[Start of section]

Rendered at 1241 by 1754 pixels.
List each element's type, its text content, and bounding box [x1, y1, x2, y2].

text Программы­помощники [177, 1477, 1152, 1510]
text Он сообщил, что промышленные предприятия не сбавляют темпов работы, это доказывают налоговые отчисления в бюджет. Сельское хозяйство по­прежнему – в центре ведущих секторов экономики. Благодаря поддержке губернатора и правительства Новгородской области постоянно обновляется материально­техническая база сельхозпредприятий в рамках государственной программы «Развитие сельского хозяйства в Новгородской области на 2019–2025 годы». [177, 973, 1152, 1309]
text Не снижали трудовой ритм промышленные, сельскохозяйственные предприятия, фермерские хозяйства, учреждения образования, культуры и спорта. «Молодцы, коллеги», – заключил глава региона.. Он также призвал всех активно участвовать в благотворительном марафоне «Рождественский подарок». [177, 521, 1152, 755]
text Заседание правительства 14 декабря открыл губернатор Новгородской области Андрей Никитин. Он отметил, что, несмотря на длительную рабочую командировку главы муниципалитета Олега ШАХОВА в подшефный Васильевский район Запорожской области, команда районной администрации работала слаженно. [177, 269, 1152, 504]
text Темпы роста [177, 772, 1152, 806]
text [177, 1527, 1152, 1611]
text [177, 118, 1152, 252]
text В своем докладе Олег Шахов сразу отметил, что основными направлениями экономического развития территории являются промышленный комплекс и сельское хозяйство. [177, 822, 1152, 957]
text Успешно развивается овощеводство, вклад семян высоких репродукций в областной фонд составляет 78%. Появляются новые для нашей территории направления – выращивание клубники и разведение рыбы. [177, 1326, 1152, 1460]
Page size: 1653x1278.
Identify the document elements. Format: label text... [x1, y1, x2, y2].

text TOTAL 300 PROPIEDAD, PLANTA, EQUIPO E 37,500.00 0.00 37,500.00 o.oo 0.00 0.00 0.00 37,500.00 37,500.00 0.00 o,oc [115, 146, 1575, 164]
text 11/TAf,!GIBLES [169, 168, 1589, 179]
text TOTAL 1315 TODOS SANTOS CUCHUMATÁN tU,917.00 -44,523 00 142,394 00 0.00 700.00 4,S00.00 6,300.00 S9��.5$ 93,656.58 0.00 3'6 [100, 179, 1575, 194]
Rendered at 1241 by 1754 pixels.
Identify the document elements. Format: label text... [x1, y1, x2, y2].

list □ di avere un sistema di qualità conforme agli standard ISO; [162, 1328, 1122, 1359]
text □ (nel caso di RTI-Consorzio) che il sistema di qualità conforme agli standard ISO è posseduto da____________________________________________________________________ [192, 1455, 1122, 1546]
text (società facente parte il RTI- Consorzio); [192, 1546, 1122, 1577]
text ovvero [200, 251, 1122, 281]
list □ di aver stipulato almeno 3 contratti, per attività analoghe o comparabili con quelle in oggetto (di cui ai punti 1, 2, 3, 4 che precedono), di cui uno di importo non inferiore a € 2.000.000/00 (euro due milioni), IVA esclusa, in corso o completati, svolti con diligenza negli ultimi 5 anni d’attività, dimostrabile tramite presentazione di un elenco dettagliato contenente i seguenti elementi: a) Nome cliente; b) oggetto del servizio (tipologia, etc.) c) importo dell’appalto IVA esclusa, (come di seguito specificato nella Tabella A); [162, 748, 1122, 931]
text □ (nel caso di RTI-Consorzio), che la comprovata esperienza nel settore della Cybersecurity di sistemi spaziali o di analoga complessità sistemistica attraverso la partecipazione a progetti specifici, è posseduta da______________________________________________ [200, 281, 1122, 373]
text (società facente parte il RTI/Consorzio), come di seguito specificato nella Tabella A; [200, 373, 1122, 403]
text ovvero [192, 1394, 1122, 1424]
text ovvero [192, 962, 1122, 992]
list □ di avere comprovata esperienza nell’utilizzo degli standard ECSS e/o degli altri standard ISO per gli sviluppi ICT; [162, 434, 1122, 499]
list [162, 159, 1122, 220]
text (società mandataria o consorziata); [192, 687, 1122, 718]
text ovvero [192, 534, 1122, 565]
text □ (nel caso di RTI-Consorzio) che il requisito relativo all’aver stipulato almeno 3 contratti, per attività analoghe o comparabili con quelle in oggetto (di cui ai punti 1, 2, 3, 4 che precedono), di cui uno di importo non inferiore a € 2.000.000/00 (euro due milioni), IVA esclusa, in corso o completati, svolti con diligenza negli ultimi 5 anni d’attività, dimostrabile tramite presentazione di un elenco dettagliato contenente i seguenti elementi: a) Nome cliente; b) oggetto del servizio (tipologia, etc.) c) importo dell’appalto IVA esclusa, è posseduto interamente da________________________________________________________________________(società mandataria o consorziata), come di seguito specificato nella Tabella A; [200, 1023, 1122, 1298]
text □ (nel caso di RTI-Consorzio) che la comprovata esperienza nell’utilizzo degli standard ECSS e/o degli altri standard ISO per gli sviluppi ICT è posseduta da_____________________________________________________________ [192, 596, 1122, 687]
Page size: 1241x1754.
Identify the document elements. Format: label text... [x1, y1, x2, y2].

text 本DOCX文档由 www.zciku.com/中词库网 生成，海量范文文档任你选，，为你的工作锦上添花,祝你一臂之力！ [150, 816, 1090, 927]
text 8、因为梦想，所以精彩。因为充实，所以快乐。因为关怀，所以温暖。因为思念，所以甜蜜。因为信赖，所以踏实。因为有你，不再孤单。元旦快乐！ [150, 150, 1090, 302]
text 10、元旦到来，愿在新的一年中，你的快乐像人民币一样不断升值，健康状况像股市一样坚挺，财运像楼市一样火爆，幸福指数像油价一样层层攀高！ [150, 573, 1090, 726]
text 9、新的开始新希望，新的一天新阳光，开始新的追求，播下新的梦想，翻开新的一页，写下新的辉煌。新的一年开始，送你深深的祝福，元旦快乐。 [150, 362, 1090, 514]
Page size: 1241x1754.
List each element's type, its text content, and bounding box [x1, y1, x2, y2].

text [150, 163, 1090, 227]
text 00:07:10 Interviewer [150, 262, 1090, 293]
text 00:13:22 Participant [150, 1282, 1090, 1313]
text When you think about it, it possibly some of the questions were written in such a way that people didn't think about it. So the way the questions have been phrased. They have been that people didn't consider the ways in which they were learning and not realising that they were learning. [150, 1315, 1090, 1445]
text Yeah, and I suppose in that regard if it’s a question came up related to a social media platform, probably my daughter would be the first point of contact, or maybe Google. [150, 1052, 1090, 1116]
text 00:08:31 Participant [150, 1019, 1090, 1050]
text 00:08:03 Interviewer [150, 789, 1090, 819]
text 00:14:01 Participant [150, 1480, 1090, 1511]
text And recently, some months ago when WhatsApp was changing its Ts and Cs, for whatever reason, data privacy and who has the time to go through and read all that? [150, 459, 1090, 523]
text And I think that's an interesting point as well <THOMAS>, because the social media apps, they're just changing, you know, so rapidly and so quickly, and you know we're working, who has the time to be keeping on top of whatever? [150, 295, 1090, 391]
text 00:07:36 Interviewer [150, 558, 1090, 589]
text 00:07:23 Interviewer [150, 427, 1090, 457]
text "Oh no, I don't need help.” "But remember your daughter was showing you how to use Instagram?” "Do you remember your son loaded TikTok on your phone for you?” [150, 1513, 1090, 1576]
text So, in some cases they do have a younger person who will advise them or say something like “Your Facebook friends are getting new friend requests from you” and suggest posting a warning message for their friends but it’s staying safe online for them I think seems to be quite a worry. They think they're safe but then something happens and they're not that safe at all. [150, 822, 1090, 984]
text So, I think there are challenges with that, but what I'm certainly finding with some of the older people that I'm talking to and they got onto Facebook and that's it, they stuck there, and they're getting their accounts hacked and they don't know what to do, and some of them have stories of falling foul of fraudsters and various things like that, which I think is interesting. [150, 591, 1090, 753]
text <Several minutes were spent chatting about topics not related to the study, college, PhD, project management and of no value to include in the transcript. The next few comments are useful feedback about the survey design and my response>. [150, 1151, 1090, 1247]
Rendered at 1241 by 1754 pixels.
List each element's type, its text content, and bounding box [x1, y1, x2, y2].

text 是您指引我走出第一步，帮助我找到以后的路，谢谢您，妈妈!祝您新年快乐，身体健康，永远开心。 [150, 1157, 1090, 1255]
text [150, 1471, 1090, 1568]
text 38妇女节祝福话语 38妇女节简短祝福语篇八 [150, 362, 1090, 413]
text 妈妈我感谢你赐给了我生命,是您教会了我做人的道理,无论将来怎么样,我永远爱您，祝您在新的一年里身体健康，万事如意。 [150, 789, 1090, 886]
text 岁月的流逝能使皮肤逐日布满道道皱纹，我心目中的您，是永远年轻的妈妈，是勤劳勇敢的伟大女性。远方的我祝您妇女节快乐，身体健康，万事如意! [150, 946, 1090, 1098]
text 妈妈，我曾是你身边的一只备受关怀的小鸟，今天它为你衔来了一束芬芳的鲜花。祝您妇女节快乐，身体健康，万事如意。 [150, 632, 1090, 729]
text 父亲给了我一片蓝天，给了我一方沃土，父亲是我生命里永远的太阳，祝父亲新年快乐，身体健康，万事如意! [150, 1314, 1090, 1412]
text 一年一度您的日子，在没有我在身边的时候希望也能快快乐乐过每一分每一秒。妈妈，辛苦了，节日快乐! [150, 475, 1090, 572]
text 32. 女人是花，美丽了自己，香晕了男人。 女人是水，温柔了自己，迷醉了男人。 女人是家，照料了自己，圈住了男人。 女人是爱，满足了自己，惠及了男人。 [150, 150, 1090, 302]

[End of section]

Task to carry out - The word "元旦快乐" is the filter: copy every line of the listing above that contains it.

Exercise solution -
text 8、因为梦想，所以精彩。因为充实，所以快乐。因为关怀，所以温暖。因为思念，所以甜蜜。因为信赖，所以踏实。因为有你，不再孤单。元旦快乐！ [150, 150, 1090, 302]
text 9、新的开始新希望，新的一天新阳光，开始新的追求，播下新的梦想，翻开新的一页，写下新的辉煌。新的一年开始，送你深深的祝福，元旦快乐。 [150, 362, 1090, 514]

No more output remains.